-- start Source material --

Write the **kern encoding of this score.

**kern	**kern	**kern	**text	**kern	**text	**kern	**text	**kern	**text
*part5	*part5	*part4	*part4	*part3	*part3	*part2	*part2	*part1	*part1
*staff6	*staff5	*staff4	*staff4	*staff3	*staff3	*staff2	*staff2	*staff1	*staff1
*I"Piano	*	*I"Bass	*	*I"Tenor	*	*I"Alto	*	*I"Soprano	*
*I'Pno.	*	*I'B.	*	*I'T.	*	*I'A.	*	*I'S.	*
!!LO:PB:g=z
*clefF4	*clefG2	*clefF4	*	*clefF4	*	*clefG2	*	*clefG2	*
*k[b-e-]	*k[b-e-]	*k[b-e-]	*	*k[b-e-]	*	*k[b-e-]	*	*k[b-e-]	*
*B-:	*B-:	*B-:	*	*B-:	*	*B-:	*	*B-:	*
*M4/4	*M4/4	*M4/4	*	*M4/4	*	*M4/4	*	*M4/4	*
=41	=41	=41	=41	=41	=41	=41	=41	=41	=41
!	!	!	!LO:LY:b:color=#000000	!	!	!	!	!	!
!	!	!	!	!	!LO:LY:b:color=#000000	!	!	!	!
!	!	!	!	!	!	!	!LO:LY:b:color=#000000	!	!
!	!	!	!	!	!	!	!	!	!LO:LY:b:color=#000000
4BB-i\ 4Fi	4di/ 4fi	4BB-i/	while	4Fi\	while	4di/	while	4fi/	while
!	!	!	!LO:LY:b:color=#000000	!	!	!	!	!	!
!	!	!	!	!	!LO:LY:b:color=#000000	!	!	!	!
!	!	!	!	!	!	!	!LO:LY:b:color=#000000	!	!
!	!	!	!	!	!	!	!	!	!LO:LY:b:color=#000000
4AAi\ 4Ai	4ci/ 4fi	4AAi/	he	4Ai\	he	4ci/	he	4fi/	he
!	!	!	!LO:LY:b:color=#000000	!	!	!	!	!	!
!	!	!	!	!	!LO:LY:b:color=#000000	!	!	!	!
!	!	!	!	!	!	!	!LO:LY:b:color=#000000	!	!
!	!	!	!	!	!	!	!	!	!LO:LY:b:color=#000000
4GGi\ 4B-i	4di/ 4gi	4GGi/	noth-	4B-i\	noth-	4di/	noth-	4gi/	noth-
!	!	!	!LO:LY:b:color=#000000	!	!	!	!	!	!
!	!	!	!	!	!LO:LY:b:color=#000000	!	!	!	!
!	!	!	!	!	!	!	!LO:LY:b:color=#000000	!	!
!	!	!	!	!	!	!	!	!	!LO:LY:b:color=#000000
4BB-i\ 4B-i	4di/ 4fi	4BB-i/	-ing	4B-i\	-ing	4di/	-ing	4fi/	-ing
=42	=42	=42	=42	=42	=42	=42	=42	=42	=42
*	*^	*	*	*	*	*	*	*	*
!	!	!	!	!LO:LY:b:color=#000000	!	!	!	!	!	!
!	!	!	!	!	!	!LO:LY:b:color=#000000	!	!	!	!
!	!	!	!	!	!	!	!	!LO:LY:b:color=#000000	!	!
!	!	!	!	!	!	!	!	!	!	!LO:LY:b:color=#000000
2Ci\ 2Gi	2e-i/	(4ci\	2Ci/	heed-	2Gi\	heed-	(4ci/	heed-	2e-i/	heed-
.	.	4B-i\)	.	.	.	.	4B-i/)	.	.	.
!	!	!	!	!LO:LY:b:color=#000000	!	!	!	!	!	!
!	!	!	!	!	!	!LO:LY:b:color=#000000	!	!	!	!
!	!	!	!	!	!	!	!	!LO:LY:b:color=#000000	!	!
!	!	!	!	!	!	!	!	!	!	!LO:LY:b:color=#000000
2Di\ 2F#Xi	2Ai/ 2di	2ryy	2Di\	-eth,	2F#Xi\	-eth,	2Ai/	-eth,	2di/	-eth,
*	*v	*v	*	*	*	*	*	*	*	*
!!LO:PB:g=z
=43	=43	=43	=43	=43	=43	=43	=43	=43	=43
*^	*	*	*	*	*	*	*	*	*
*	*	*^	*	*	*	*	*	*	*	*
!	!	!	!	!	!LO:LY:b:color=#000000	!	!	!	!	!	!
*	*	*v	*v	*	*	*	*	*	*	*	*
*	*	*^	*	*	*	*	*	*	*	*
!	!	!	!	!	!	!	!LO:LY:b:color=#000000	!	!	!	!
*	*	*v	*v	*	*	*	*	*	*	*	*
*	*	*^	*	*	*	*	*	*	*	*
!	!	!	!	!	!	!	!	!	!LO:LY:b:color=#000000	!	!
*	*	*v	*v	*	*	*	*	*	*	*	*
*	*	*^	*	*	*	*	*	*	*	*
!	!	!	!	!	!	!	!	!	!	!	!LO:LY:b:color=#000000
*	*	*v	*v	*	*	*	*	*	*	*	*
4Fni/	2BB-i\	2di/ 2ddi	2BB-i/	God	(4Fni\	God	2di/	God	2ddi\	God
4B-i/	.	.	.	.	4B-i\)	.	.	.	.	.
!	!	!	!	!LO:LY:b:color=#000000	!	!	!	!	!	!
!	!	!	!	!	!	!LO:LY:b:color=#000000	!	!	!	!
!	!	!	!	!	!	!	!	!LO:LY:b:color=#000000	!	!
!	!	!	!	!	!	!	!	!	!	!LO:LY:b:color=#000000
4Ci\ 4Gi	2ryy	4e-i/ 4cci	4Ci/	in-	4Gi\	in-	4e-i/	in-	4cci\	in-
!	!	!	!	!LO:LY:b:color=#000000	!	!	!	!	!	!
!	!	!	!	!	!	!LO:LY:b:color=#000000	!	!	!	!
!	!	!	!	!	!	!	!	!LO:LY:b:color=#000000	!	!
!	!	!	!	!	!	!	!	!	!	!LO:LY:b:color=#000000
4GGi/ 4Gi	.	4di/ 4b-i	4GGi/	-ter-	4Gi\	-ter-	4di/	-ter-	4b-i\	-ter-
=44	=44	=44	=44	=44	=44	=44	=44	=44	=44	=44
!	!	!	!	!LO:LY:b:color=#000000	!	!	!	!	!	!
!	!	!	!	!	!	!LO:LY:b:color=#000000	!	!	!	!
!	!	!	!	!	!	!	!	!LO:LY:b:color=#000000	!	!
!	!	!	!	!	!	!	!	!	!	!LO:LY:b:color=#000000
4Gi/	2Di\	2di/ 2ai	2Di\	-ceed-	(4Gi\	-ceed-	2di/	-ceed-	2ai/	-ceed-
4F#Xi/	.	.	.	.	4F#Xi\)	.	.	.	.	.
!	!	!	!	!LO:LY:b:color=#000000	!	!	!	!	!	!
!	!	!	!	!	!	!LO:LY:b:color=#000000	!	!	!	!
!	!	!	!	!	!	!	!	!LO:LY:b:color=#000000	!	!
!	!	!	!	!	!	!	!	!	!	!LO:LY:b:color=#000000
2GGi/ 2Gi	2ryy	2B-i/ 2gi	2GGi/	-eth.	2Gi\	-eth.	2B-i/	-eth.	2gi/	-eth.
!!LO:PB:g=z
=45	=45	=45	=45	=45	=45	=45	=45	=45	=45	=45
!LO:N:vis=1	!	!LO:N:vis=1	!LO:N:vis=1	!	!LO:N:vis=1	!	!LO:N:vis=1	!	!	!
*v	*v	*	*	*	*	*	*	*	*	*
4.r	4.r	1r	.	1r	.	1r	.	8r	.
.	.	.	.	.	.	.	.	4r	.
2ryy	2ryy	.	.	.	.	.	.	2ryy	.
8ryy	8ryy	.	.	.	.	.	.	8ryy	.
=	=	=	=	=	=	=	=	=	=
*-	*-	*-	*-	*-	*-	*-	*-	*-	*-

-- end Source material --

Please give only the number of lines in the listing above that contain the string "kern", with case counting.

### Finished answer
2